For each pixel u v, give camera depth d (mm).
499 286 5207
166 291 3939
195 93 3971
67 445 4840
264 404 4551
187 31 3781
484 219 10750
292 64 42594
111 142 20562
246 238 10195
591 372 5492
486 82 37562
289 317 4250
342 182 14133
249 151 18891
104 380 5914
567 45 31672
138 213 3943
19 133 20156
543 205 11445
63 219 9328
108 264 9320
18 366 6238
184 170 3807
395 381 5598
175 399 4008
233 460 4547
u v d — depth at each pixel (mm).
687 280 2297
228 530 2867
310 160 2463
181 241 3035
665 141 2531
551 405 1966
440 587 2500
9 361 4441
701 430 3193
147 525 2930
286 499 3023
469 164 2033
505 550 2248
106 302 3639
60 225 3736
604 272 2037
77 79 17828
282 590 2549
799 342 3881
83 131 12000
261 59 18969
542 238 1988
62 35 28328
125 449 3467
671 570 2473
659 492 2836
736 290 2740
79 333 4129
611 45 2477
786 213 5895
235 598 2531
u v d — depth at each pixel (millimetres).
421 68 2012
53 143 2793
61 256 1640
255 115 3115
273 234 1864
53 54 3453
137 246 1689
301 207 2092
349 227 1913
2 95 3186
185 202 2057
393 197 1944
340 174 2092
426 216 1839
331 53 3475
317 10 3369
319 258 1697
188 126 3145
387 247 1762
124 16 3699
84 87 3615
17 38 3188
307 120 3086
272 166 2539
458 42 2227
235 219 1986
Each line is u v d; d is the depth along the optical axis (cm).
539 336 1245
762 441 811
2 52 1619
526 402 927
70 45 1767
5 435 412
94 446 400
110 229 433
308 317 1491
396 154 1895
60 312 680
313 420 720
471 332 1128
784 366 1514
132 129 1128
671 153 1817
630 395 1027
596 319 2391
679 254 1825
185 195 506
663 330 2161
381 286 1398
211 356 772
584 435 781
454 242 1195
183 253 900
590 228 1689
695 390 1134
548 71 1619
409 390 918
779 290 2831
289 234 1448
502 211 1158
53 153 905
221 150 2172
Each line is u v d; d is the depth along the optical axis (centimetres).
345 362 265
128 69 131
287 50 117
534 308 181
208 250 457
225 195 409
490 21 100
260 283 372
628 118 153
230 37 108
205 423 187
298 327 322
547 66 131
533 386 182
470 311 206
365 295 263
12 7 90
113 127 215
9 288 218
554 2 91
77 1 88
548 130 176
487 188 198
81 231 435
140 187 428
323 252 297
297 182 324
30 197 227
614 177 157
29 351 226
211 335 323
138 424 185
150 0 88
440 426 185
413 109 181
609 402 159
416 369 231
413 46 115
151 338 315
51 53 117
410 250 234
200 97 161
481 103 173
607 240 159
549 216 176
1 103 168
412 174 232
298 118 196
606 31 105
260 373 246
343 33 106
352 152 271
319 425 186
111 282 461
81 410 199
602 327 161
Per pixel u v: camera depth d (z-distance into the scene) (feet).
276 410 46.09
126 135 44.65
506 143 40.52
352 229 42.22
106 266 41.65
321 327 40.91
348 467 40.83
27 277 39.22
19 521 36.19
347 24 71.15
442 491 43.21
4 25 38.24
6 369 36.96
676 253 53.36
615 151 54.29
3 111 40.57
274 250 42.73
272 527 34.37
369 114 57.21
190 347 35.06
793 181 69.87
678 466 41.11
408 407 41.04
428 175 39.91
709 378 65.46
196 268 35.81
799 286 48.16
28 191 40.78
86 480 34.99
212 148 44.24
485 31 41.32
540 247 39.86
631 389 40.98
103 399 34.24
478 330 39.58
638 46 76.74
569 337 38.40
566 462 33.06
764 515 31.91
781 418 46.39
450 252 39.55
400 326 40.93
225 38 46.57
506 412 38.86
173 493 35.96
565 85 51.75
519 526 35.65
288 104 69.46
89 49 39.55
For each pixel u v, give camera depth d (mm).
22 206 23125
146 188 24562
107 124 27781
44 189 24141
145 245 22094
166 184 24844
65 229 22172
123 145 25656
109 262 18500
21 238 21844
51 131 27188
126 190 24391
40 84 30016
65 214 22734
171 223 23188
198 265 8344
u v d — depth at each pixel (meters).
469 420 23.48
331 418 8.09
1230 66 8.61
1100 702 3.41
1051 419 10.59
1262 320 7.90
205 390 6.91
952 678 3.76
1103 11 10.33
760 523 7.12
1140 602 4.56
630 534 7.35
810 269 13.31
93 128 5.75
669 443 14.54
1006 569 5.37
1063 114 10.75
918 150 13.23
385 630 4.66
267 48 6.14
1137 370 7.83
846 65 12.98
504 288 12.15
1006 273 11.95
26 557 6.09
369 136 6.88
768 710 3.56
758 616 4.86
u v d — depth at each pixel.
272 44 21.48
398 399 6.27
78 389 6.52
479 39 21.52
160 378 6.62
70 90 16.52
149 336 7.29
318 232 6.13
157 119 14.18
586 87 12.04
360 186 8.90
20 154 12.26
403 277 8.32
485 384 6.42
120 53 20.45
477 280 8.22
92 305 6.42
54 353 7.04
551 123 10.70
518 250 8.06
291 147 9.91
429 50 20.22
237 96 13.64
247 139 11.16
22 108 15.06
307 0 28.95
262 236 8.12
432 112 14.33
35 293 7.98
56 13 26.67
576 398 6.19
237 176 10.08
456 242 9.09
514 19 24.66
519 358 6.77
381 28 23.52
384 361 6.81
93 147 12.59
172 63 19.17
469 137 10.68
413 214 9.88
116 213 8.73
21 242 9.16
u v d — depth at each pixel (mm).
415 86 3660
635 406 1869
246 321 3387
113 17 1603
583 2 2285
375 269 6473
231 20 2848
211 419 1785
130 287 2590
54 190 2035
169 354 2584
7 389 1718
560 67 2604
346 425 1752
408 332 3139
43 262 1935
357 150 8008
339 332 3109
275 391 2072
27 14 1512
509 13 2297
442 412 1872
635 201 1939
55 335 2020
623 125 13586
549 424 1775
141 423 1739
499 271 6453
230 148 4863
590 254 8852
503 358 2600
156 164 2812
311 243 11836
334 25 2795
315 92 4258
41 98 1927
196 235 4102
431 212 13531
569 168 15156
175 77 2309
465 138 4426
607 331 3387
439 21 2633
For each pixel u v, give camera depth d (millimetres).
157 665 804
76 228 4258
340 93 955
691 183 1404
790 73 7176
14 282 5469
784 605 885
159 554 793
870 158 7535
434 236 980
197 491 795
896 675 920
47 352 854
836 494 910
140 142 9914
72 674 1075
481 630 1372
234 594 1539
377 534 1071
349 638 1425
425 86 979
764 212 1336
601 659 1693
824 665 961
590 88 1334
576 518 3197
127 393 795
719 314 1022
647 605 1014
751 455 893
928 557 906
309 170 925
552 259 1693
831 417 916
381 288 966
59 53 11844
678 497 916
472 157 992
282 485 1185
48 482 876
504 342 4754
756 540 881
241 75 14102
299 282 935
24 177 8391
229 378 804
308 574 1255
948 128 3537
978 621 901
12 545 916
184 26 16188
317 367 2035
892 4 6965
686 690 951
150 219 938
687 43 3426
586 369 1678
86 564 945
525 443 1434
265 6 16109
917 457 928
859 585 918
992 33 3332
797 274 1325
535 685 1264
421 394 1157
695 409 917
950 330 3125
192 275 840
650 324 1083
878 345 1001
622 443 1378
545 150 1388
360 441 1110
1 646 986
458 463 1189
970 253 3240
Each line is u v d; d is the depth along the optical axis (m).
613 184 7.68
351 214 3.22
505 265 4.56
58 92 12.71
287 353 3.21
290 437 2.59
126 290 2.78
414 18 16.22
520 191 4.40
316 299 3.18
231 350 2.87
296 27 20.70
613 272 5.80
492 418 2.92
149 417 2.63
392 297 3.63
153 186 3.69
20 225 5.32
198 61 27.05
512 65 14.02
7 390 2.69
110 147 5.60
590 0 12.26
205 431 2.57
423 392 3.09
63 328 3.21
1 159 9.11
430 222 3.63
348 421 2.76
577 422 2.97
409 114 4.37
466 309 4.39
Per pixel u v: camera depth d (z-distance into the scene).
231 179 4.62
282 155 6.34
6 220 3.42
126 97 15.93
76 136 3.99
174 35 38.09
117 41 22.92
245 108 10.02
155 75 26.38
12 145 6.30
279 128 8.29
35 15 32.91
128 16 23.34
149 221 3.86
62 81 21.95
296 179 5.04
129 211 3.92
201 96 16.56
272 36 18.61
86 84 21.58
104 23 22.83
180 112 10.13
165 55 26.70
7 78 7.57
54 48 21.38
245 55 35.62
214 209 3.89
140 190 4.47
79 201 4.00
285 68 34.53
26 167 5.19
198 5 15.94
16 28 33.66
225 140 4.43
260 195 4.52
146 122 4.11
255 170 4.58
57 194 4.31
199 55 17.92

━━━━

- EXERCISE DIRECTIONS -
Print exactly the lines above from the one with "289 317 4250" to the one with "62 35 28328", including both.

- SOLUTION FOR THIS TASK -
289 317 4250
342 182 14133
249 151 18891
104 380 5914
567 45 31672
138 213 3943
19 133 20156
543 205 11445
63 219 9328
108 264 9320
18 366 6238
184 170 3807
395 381 5598
175 399 4008
233 460 4547
u v d — depth at each pixel (mm).
687 280 2297
228 530 2867
310 160 2463
181 241 3035
665 141 2531
551 405 1966
440 587 2500
9 361 4441
701 430 3193
147 525 2930
286 499 3023
469 164 2033
505 550 2248
106 302 3639
60 225 3736
604 272 2037
77 79 17828
282 590 2549
799 342 3881
83 131 12000
261 59 18969
542 238 1988
62 35 28328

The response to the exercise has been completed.